Loi-cadre sur les transports : les régions veulent des financements pour les trains métropolitains et la grande vitesse
Par AFP
Le fléchage des recettes des autoroutes vers les infrastructures de transport vieillissantes prévu par ce texte est « absolument nécessaire », a salué Carole Delga, présidente de la région Occitanie, qui s'est exprimée lundi après-midi au nom des 18 régions de France devant la commission Développement durable du Sénat.
« Mais ce fléchage devra aussi bénéficier aux Serm et aux nouveaux projets de LGV », a ajouté Carole Delga, lors d'une rencontre lundi soir avec quelques journalistes à Paris.
Pour les LGV, comme celle de Bordeaux-Toulouse, pour laquelle l'État est censé financer 40 % des 14 milliards de budget, Carole Delga estime qu'une partie des besoins pourraient être couverts par la réallocation des recettes autoroutières prévue par la loi.
« Une misère »
Pour les Serm, vastes projets d'aménagement destinés à développer et décarboner les mobilités régionales – annoncés en 2022 sous le nom de « RER métropolitains » par Emmanuel Macron –, les besoins de financement sont estimés à 35 milliards d'euros, a précisé Carole Delga.
Actuellement, les sommes prévues pour ces projets dans les contrats de plan Etat-région – « environ 1,5 milliard d'euros » – sont « une misère » par rapport aux besoins, a-t-elle déploré.
Les Serm illustrent la priorité donnée aux transports collectifs du quotidien.

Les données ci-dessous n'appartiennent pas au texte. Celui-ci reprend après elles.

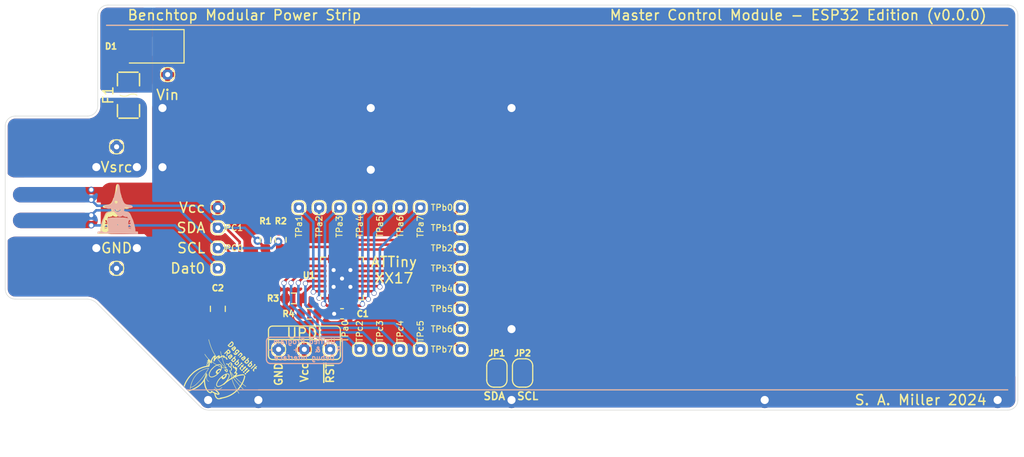
<source format=kicad_pcb>
(kicad_pcb (version 20211014) (generator pcbnew)

  (general
    (thickness 1.6)
  )

  (paper "A4")
  (title_block
    (title "Benchtop Modular Power Strip")
    (date "2024")
    (rev "0.0.0")
    (company "S. A. Miller")
    (comment 1 "Master Control Module")
    (comment 2 "ESP32 Edition")
  )

  (layers
    (0 "F.Cu" signal)
    (31 "B.Cu" signal)
    (32 "B.Adhes" user "B.Adhesive")
    (33 "F.Adhes" user "F.Adhesive")
    (34 "B.Paste" user)
    (35 "F.Paste" user)
    (36 "B.SilkS" user "B.Silkscreen")
    (37 "F.SilkS" user "F.Silkscreen")
    (38 "B.Mask" user)
    (39 "F.Mask" user)
    (40 "Dwgs.User" user "User.Drawings")
    (41 "Cmts.User" user "User.Comments")
    (42 "Eco1.User" user "User.Eco1")
    (43 "Eco2.User" user "User.Eco2")
    (44 "Edge.Cuts" user)
    (45 "Margin" user)
    (46 "B.CrtYd" user "B.Courtyard")
    (47 "F.CrtYd" user "F.Courtyard")
    (48 "B.Fab" user)
    (49 "F.Fab" user)
    (50 "User.1" user)
    (51 "User.2" user)
    (52 "User.3" user)
    (53 "User.4" user)
    (54 "User.5" user)
    (55 "User.6" user)
    (56 "User.7" user)
    (57 "User.8" user)
    (58 "User.9" user)
  )

  (setup
    (pad_to_mask_clearance 0)
    (pcbplotparams
      (layerselection 0x00010fc_ffffffff)
      (disableapertmacros false)
      (usegerberextensions false)
      (usegerberattributes true)
      (usegerberadvancedattributes true)
      (creategerberjobfile true)
      (svguseinch false)
      (svgprecision 6)
      (excludeedgelayer true)
      (plotframeref false)
      (viasonmask false)
      (mode 1)
      (useauxorigin false)
      (hpglpennumber 1)
      (hpglpenspeed 20)
      (hpglpendiameter 15.000000)
      (dxfpolygonmode true)
      (dxfimperialunits false)
      (dxfusepcbnewfont true)
      (psnegative false)
      (psa4output false)
      (plotreference true)
      (plotvalue true)
      (plotinvisibletext false)
      (sketchpadsonfab false)
      (subtractmaskfromsilk false)
      (outputformat 3)
      (mirror false)
      (drillshape 0)
      (scaleselection 1)
      (outputdirectory "Gerbers/")
    )
  )

  (net 0 "")
  (net 1 "I2C-Vcc")
  (net 2 "GND")
  (net 3 "~{RESET}")
  (net 4 "Dat0")
  (net 5 "SDA")
  (net 6 "SCL")
  (net 7 "PA4")
  (net 8 "PA5")
  (net 9 "PA6")
  (net 10 "PA7")
  (net 11 "PB2")
  (net 12 "PB3")
  (net 13 "PA1")
  (net 14 "PA2")
  (net 15 "PA3")
  (net 16 "PB0")
  (net 17 "PB1")
  (net 18 "PB4")
  (net 19 "PB5")
  (net 20 "PB6")
  (net 21 "PB7")
  (net 22 "PC2")
  (net 23 "PC3")
  (net 24 "PC4")
  (net 25 "PC5")
  (net 26 "Vsrc")
  (net 27 "Vin")
  (net 28 "/ATTinyXX17 Sheet/Vprot")
  (net 29 "/ATTinyXX17 Sheet/PA0")
  (net 30 "unconnected-(JP1-Pad2)")
  (net 31 "unconnected-(JP2-Pad2)")

  (footprint "Capacitor_SMD:C_0805_2012Metric" (layer "F.Cu") (at 71 110 -90))

  (footprint "Resistor_SMD:R_0603_1608Metric" (layer "F.Cu") (at 78.486 108.966))

  (footprint "tinker:TestPoint_THTPad_D1.0mm_Drill0.5mm" (layer "F.Cu") (at 71 106))

  (footprint "tinker:TestPoint_THTPad_D1.0mm_Drill0.5mm" (layer "F.Cu") (at 61 94))

  (footprint "tinker:TestPoint_THTPad_D1.0mm_Drill0.5mm" (layer "F.Cu") (at 89 114 90))

  (footprint "Capacitor_SMD:C_0603_1608Metric" (layer "F.Cu") (at 83.26 110.49 180))

  (footprint "tinker:TestPoint_THTPad_D1.0mm_Drill0.5mm" (layer "F.Cu") (at 95 108))

  (footprint "tinker:F1206" (layer "F.Cu") (at 62.176 88.9 90))

  (footprint "Resistor_SMD:R_0603_1608Metric" (layer "F.Cu") (at 75.692 103.187 -90))

  (footprint "tinker:TestPoint_THTPad_D1.0mm_Drill0.5mm" (layer "F.Cu") (at 81 100 90))

  (footprint "tinker:TestPoint_THTPad_D1.0mm_Drill0.5mm" (layer "F.Cu") (at 91 114 90))

  (footprint "Resistor_SMD:R_0603_1608Metric" (layer "F.Cu") (at 80.01 110.49))

  (footprint "tinker:TestPoint_THTPad_D1.0mm_Drill0.5mm" (layer "F.Cu") (at 85 100 90))

  (footprint "tinker:TestPoint_THTPad_D1.0mm_Drill0.5mm" (layer "F.Cu") (at 77 114 90))

  (footprint "tinker:TestPoint_THTPad_D1.0mm_Drill0.5mm" (layer "F.Cu") (at 95 102))

  (footprint "tinker:TestPoint_THTPad_D1.0mm_Drill0.5mm" (layer "F.Cu") (at 85 114 90))

  (footprint "tinker:TestPoint_THTPad_D1.0mm_Drill0.5mm" (layer "F.Cu") (at 91 100 90))

  (footprint "Package_DFN_QFN:QFN-24-1EP_4x4mm_P0.5mm_EP2.6x2.6mm" (layer "F.Cu") (at 83.26 107.01 90))

  (footprint "tinker:NerdMage" (layer "F.Cu") (at 61.11668 100.076))

  (footprint "tinker:TestPoint_THTPad_D1.0mm_Drill0.5mm" (layer "F.Cu") (at 61 106))

  (footprint "Jumper:SolderJumper-2_P1.3mm_Open_RoundedPad1.0x1.5mm" (layer "F.Cu") (at 101.092 116.332 90))

  (footprint "tinker:TestPoint_THTPad_D1.0mm_Drill0.5mm" (layer "F.Cu") (at 95 110))

  (footprint "tinker:TestPoint_THTPad_D1.0mm_Drill0.5mm" (layer "F.Cu") (at 66.04 86.868))

  (footprint "tinker:DagNabbit" (layer "F.Cu") (at 71.04 116.6 135))

  (footprint "tinker:TestPoint_THTPad_D1.0mm_Drill0.5mm" (layer "F.Cu") (at 82.08 114 90))

  (footprint "tinker:TestPoint_THTPad_D1.0mm_Drill0.5mm" (layer "F.Cu") (at 89 100 90))

  (footprint "tinker:TestPoint_THTPad_D1.0mm_Drill0.5mm" (layer "F.Cu") (at 79 100 90))

  (footprint "tinker:TestPoint_THTPad_D1.0mm_Drill0.5mm" (layer "F.Cu") (at 95 104))

  (footprint "tinker:TestPoint_THTPad_D1.0mm_Drill0.5mm" (layer "F.Cu") (at 71 104))

  (footprint "tinker:TestPoint_THTPad_D1.0mm_Drill0.5mm" (layer "F.Cu") (at 79.54 114 90))

  (footprint "Resistor_SMD:R_0603_1608Metric" (layer "F.Cu") (at 77.216 103.187 -90))

  (footprint "tinker:TestPoint_THTPad_D1.0mm_Drill0.5mm" (layer "F.Cu") (at 87 100 90))

  (footprint "tinker:TestPoint_THTPad_D1.0mm_Drill0.5mm" (layer "F.Cu") (at 95 114))

  (footprint "tinker:TestPoint_THTPad_D1.0mm_Drill0.5mm" (layer "F.Cu") (at 95 100))

  (footprint "Diode_SMD:D_SMA" (layer "F.Cu") (at 64.262 84.074 180))

  (footprint "tinker:TestPoint_THTPad_D1.0mm_Drill0.5mm" (layer "F.Cu") (at 95 106))

  (footprint "tinker:TestPoint_THTPad_D1.0mm_Drill0.5mm" (layer "F.Cu") (at 87 114 90))

  (footprint "Jumper:SolderJumper-2_P1.3mm_Open_RoundedPad1.0x1.5mm" (layer "F.Cu") (at 98.552 116.332 90))

  (footprint "tinker:TestPoint_THTPad_D1.0mm_Drill0.5mm" (layer "F.Cu") (at 83 100 90))

  (footprint "tinker:TestPoint_THTPad_D1.0mm_Drill0.5mm" (layer "F.Cu") (at 71 100))

  (footprint "tinker:TestPoint_THTPad_D1.0mm_Drill0.5mm" (layer "F.Cu") (at 71 102))

  (footprint "tinker:TestPoint_THTPad_D1.0mm_Drill0.5mm" (layer "F.Cu") (at 95 112))

  (footprint "tinker:NerdMage" (layer "B.Cu") (at 61.11668 100.076 180))

  (gr_arc (start 75.8 113.2) (mid 75.917157 112.917157) (end 76.2 112.8) (layer "B.SilkS") (width 0.12) (tstamp 09e47333-f847-4d77-8d33-d076ced2df95))
  (gr_line (start 68 118) (end 149 118) (layer "B.SilkS") (width 0.1) (tstamp 1f24e1a2-f634-4572-a3c4-71e7fddc3f14))
  (gr_arc (start 83.3 115) (mid 83.182843 115.282843) (end 82.9 115.4) (layer "B.SilkS") (width 0.12) (tstamp 842f5694-8bfe-43ff-a0af-eebe0f9b953f))
  (gr_line (start 76.2 115.4) (end 82.9 115.4) (layer "B.SilkS") (width 0.12) (tstamp 873bffdc-076a-48b6-bebb-5dc1fdc9f6c6))
  (gr_line (start 83.3 113.2) (end 83.3 115) (layer "B.SilkS") (width 0.12) (tstamp 95e6e5d9-c292-441a-b361-cdcecf92ec64))
  (gr_line (start 60 82) (end 149 82) (layer "B.SilkS") (width 0.1) (tstamp a13d94a1-44b3-4ef2-a192-b1ccd6377a9a))
  (gr_arc (start 76.2 115.4) (mid 75.917157 115.282843) (end 75.8 115) (layer "B.SilkS") (width 0.12) (tstamp a9908e00-e912-4b2a-831d-d7cea75431ac))
  (gr_arc (start 82.9 112.8) (mid 83.182843 112.917157) (end 83.3 113.2) (layer "B.SilkS") (width 0.12) (tstamp aca025b1-907c-4daf-b327-08fa1fcf60f8))
  (gr_line (start 82.9 112.8) (end 76.2 112.8) (layer "B.SilkS") (width 0.12) (tstamp af8f0024-94eb-457b-aac6-147d7a7840c6))
  (gr_line (start 75.8 113.2) (end 75.8 115) (layer 
... [280166 chars truncated]
</source>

Ils prévoient le développement de nouvelles lignes, de prolongements, de raccordements de lignes entre elles, d'augmentations des cadences ou encore le développement de mobilités douces sur certains axes reliant métropoles et périphéries.
Vingt-six projets de Serm, portés par des villes et collectivités (Toulouse, Saint-Etienne, Rouen, Mulhouse-Bâle, Clermont-Ferrand, Chambéry, Toulon...) ont déjà été labellisés par le ministère des Transports.
Le projet de loi, qui prévoit notamment une nouvelle formule pour les concessions autoroutières, est un texte « incomplet », a relevé Carole Delga. L'association Régions de France va suggérer des amendements, a-t-elle indiqué.
Mais étant donné l'engorgement du calendrier parlementaire, Carole Delga doute de la possibilité de parvenir à une loi avant l'été. Elle l'espère « avant la fin du quinquennat ».
« Depuis la dissolution, on n'a plus de certitude sur rien, mais on essaie de faire avancer les choses pour que la France ne sombre pas dans l'immobilisme », a-t-elle déclaré, évoquant une « demande sociétale » et un « consensus politique » sur le besoin de transports publics.